Revenue Cycle Analytics involves analyzing revenue cycle data to track payment trends, improve processes, and enhance patient satisfaction, leading to increased revenue and improved healthcare experiences.

What tools does Millennia offer for Revenue Cycle Analytics?

Millennia offers a Patient Payment Solution featuring real-time analytics, reports, and dashboards that help visualize performance metrics and identify areas for improvement in patient payment efficiency.

How do the dashboards in Millennia’s solution function?

The dashboards in Millennia’s solution are built using PowerBI, allowing users to easily visualize performance metrics and gain insights into revenue cycle performance.

What types of analytics are provided by Millennia?

Millennia provides real-time analytics, alert analytics for unusual performance, client performance analytics through regular reviews, and custom reporting options.

How does alert analytics benefit healthcare organizations?

Alert analytics offer real-time monitoring, ensuring smooth processing and optimal revenue recovery with trigger warnings for any detected unusual performance.

What is the significance of custom reporting?

Custom reporting allows healthcare organizations to request tailored views of the data available, providing flexibility to focus on specific metrics relevant to their needs.

How does Millennia’s platform improve patient payment experiences?

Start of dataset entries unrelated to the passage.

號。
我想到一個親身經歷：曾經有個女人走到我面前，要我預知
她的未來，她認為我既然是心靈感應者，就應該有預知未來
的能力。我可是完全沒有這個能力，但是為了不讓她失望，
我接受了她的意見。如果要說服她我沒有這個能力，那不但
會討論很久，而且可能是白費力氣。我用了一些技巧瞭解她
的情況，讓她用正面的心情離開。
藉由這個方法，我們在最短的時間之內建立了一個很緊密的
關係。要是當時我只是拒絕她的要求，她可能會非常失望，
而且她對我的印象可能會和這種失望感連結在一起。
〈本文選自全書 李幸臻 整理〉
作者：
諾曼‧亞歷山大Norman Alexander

Millennia’s platform transforms the billing experience by streamlining dashboards and providing insightful analytics, enhancing patient experiences while optimizing revenue collection.

What benchmarking capabilities does Millennia provide?

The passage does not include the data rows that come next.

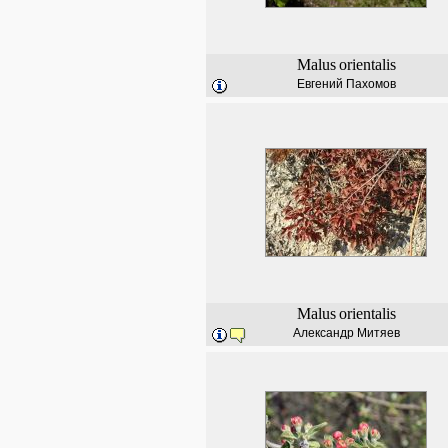
Malus
orientalis
Евгений Пахомов
Malus
orientalis
Александр Митяев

Millennia’s analytics offer benchmarking data that helps organizations compare their revenue cycle performance against similar facilities, aiding in identifying improvement areas.

What role does the Client Support Manager play?

The Millennia Client Support Manager conducts regular reviews to evaluate an organization’s results, trends, and overall performance, offering strategic insights for improvement.

How can healthcare organizations leverage these metrics to increase revenue?

By monitoring key performance metrics and applying insights from analytics, healthcare organizations can identify inefficiencies, enhance processes, and ultimately increase revenue through better patient payment collection.